FEATURES Sarah Mary Chadwick Uses a 147-Year-Old Organ to Cut to the Contemporary Quick By Erin Lyndal Martin · April 16, 2019

Sarah Mary Chadwick

Sarah Mary Chadwick, the New Zealand artist who got her start in the post-grunge band Batrider, describes her work using a single word: “Immediate.” Others might choose a different word: “raw.” Over the course of five LPs, Chadwick has sketched bracing songs using a variety of instruments—keyboard, piano, guitar and, on her latest, a 147-year-old grand organ. But all of them are held together by the candor and almost tangible sense of catharsis in her voice. She brings that same starkness to her visual art, which features darkly comedic renderings of pornographic scenes alongside portraits of Simone de Beauvoir and statues of Anna Nicole Smith.

That rawness—or “immediacy”—is a direct result of Chadwick’s process. She works quickly, before overthinking can dilute the idea. “I don’t fuck around that much,” she says. (As if to prove this point, she mentions that she completed eight paintings the day before the interview.) That tireless work ethic was an asset when she was given three months to create and perform a program on Melbourne Town Hall’s one-and-a-half century old grand organ. The result is The Queen Who Stole the Sky, an album that conveys a sense of visceral closeness between performer and instrument.

Sarah Mary Chadwick

Chadwick is well acquainted with the idea of intimacy in art, whether it’s the directness of her music, or the fact that she watches porn as a way to inspire her drawings. ”When I’m watching it, I’m thinking ‘Would the hat that woman’s wearing be fun to draw?’” she laughs. “Or, ‘I wonder if we can get a shot where that guy’s weird socks show more?’ I try and look for things that would be interesting to draw, not anything polished or glossy. I like real images. I don’t want it to be erotic.”

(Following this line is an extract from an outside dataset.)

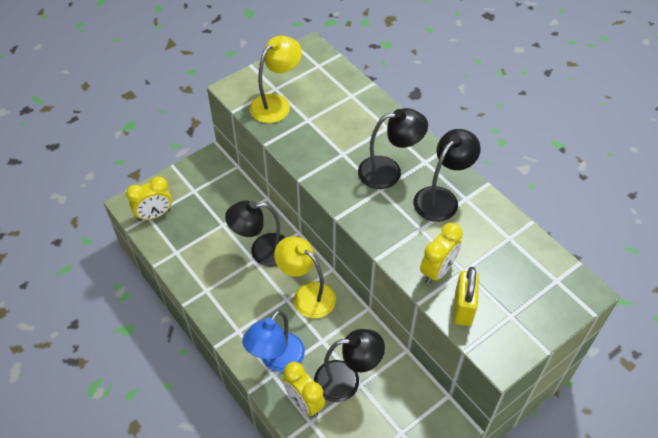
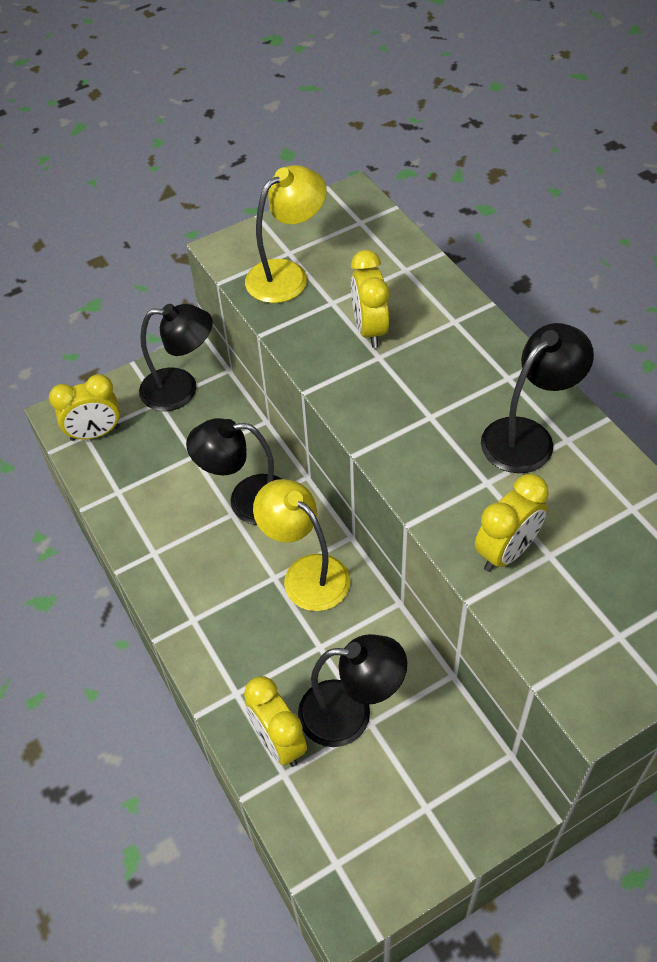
camera: 10 degrees right, 0 degrees up
blue lamp [242,310,305,372] -> none
black lamp [358,108,428,189] -> black lamp moved to [139,304,213,411]
yellow padlock [453,267,479,326] -> none
none -> yellow clock [351,250,389,348]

Chadwick also uses pornography to work through issues related to her own bisexuality, and for easy access to life drawing models; she doesn’t watch for titillation. (In fact, she often has another show playing in the background.) She rejects the term “erotic” to describe her art in much the same way she rejects the term “raw” to describe her music. “Sometimes I’ve been offended by the description of ‘raw’ or words like that, because there is a lot of craft to what I do,” the musician says. The heavy pathos in her work can sometimes obscure the skilled musicianship she brings to each project. On The Queen Who Stole The Sky, the sheer physicality of the grand organ was daunting, which caused Chadwick to re-evaluate her usual pre-performance routines. “The organ itself has four stacked keyboards, and each keyboard’s got 30 or 40 different stops that you can pull out,” she says. “Underneath it, there were octaves of bass pedals.  I knew that I couldn’t be drunk, which is what I would normally do.”

Perhaps that sobriety forced the musician to confront the sadness that had been hovering over her life. “My father died, and my ex-boyfriend died immediately after,” she says. “The organ album was the last set of songs that were so determinedly about that. After the organ record, I was flummoxed what I’d write about because I didn’t have access to grief for the first time in three years,” she recalls.


The Queen Who Stole the Sky is a heavy record, focusing on mourning and loss. On 2016’s Roses Always Die and last year’s Sugar Still Melts in the Rain, Chadwick’s heavy use of drum machines amplifies the weariness in her lyrics and vocals. With The Queen Who Stole The Sky, Chadwick knew that no other instruments would be available to her; she’d have to learn to maximize the capabilities of the organ while also writing new material. “I wrote 16 songs in two months. I didn’t have the liberty to have any burners,” she says.

The spareness of the organ accompaniment forced her to be more dynamic in her vocals, singing in alternating rasps and warbles. While the sorrow on her previous album often scanned as resigned malaise, The Queen Who Stole the Sky is so full of bloodletting it almost feels voyeuristic. Yet, it’s also oddly hopeful. Chadwick is engaging with her grief rather than distancing herself from it—and that may have helped her get to the other side.